Kirschen für alle
Kirschenmärchen – Einmal wollte die Kirschfee ihre Kirschen nicht mit den Menschen teilen
Es war ein gutes Kirschenjahr. Die Bäume hingen so voller Kirschen, dass sich ihre Zweige fast bis zum Boden neigten. Lauter kleine, rote Pünktchen im Kirschbaumgrün.
Die Menschen freuten sich. “Das wird ein feines Kirschenjahr!”, sagten sie und sie dachten an leckere Kirschtorten, Kirschmarmelade, Kirschkompott, an Kirschsaft und Kirschwein.
Voller Ungeduld warteten sie, dass sich die Bäckchen der Früchte rot färbten.
“Die tiefroten schmecken am besten. Saftig sind sie und süß”, sagte ein Bauer. “Wir sollten mit der Ernte warten.”
Und weil alle im Dorf so dachten, warteten auch alle mit dem Ernten.
“Wie schön!”, rief die Kirschfee und ihre Wangen färbten sich auch kirschrot. Vor Freude. Sie liebte ihre Kirschenkinder nämlich sehr und es fiel ihr in jedem Jahr schwer, sie an die Menschen zu verlieren. Auch jetzt saß sie in ihrem Lieblingskirschbaum oben am Hang und blickte auf ihre Bäume mit den Kirschen.

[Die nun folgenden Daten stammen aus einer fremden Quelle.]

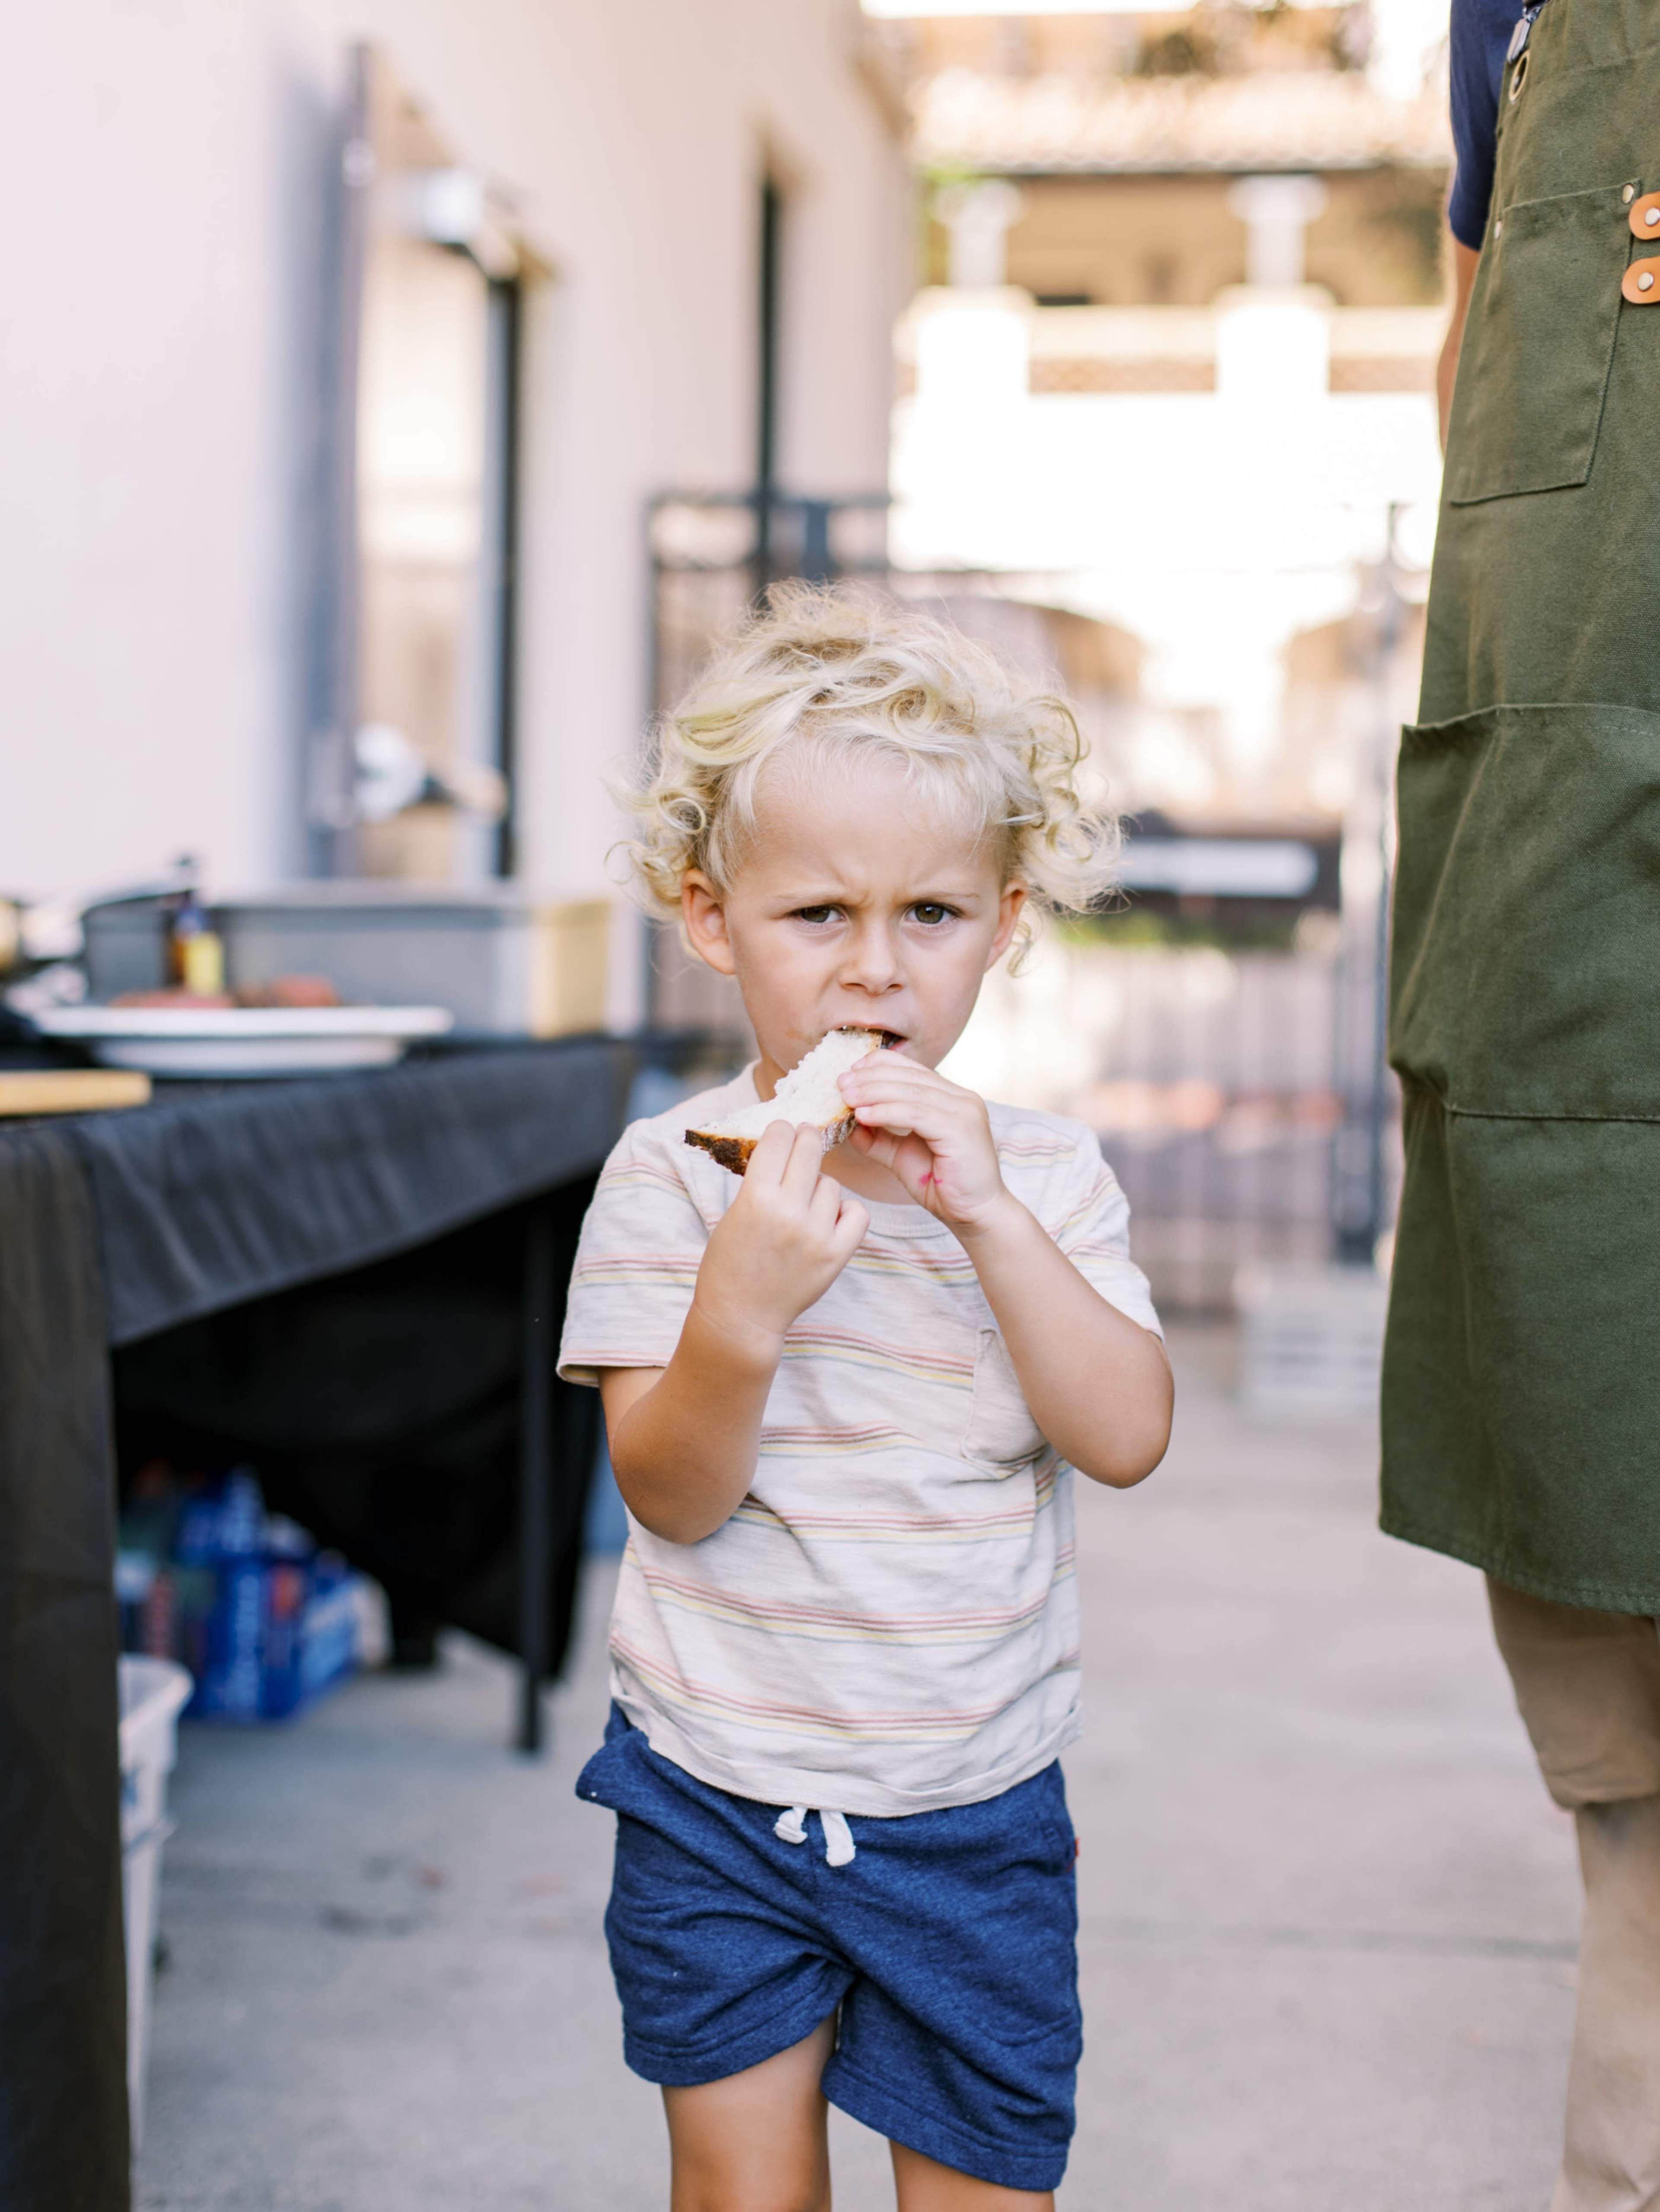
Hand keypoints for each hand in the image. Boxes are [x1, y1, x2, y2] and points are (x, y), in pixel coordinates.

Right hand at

“Wie schön ihr seid!”, sagte sie mit einem Seufzer. “Wie prachtvoll und lebendig. Gar nicht hergeben möchte ich euch. Nicht auszudenken, dass ihr in hungrigen Menschenmägen landen werdet. Nein, das soll nicht sein.”
Und ohne weiter nachzudenken, befahl sie den Kirschbäumen: “Stoppt das Reifen! Ich wünsche, dass eure Früchte ihre grüne Farbe behalten. Hört ihr?”
Die Bäume hörten ihre Worte.
“Das geht nicht”, stöhnten sie. “Wir tragen zu viele Früchte. Sie werden immer schwerer. Lange können wir diese Last nicht mehr halten. Unsere Zweige werden brechen und die Früchte werden faulen.”
“Und die Menschen”, fügte einer der Bäume hinzu, “werden sehr traurig sein. Traurige Menschengesichter aber mag niemand leiden.”
“Stimmt!”, riefen seine Baumkollegen und ein Kirschbaum fügte hinzu:
“Wir freuen uns, wenn unsere süßen Kirschen Freude bringen, hörst du?”
Laut hallten die Rufe der Bäume zur Kirschfee herauf und mit jedem Ruf färbten sich deren Wangen röter und röter. Vor Scham dieses Mal.